The UIMA SDK puts a new spin on information management:
Unstructured information management (UIM) applications are software systems that analyze unstructured information (text, audio, video, images, etc.) to discover, organize, and deliver relevant knowledge to the user. In analyzing unstructured information, UIM applications make use of a variety of analysis technologies, including statistical and rule-based Natural Language Processing (NLP), Information Retrieval (IR), machine learning, and ontologies. IBM’s UIMA is an architectural and software framework that supports creation, discovery, composition, and deployment of a broad range of analysis capabilities and the linking of them to structured information services, such as databases or search engines. The UIMA framework provides a run-time environment in which developers can plug in and run their UIMA component implementations, along with other independently-developed components, and with which they can build and deploy UIM applications. The framework is not specific to any IDE or platform.
How it works:
UIMA is an architecture in which basic building blocks called Analysis Engines (AEs) are composed in order to analyze a document. At the heart of AEs are the analysis algorithms that do all the work to analyze documents and record analysis results (for example, detecting person names). These algorithms are packaged within components that are called Annotators. AEs are the stackable containers for annotators and other analysis engines.

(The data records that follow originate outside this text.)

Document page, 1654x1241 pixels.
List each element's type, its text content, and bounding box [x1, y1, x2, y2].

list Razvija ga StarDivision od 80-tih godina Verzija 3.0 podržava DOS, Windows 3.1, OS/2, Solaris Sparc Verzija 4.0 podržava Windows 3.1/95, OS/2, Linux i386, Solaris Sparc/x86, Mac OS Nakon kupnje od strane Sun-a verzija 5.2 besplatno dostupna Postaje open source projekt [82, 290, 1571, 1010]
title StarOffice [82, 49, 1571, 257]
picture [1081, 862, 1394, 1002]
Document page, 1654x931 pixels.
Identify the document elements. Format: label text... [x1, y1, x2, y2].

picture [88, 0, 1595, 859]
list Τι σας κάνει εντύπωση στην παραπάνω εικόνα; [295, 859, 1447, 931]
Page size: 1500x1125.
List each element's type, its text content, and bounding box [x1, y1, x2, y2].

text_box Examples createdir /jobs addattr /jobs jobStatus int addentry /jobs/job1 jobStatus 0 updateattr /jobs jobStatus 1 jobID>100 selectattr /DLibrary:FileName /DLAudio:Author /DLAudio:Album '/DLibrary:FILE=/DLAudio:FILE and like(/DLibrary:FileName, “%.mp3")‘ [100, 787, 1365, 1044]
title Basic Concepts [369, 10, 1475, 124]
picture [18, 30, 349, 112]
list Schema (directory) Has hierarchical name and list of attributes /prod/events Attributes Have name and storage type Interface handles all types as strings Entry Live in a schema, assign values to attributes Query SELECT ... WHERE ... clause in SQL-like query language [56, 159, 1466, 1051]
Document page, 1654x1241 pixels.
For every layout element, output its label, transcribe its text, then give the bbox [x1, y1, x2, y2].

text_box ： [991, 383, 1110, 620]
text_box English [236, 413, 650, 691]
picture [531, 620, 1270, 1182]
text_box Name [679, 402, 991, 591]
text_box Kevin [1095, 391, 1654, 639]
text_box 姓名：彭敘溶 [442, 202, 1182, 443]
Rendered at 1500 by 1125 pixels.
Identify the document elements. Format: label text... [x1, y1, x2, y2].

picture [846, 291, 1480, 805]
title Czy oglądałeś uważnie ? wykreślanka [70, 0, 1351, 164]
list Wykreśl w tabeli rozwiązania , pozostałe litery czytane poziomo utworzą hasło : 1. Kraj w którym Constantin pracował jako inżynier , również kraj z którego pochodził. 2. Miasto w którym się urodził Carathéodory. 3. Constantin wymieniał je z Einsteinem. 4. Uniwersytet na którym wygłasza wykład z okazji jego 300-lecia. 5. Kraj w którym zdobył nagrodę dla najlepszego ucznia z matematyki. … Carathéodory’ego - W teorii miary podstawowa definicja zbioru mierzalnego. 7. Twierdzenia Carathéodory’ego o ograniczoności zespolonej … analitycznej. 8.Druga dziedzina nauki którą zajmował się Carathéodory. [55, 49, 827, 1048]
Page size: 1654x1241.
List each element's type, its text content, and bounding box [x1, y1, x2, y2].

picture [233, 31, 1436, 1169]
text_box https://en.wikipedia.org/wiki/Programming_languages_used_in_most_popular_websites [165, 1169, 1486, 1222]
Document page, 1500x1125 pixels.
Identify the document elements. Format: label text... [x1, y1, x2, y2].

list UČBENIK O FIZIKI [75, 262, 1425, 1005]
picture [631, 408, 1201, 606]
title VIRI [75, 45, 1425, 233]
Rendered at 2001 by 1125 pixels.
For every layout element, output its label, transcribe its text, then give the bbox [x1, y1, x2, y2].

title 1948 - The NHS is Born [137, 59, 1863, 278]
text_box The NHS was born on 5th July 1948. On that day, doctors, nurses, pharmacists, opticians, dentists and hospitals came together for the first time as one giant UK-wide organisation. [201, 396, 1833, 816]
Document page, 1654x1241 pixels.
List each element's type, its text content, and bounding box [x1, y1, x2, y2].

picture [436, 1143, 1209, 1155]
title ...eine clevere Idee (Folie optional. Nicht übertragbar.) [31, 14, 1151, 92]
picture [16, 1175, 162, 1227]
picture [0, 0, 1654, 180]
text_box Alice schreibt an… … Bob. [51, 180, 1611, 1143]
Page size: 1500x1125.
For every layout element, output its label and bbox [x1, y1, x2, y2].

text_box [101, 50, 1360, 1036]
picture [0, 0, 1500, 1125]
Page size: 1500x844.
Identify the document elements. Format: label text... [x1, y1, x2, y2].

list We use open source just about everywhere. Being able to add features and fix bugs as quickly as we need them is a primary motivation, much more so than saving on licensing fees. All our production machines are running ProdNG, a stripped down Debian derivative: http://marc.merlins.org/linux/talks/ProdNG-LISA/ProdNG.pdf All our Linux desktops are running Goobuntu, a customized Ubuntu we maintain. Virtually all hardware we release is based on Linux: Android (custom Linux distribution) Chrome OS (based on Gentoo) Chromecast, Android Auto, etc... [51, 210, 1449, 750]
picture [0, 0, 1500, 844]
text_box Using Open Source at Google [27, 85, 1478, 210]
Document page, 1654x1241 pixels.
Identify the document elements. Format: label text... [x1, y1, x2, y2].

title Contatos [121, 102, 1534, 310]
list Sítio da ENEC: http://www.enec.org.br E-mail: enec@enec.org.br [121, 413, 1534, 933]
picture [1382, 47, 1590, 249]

How Annotators represent and share their results is an important part of the UIMA architecture. To enable composition and reuse, UIMA defines a Common Analysis Structure (CAS) precisely for these purposes. The CAS is an object-based container that manages and stores typed objects having properties and values. Object types may be related to each other in a single-inheritance hierarchy. Annotators are given a CAS having the subject of analysis (the document), in addition to any previously created objects (from annotators earlier in the pipeline), and they add their own objects to the CAS. The CAS serves as a common data object, shared among the annotators that are assembled for an application.
If you build health IT applications, you owe it to yourself to look beyond structured information and relational databases. By using modern techniques such as natural language processing and text mining you can make useful applications without forcing your users to do click through a myriad of menus and nested combo boxes.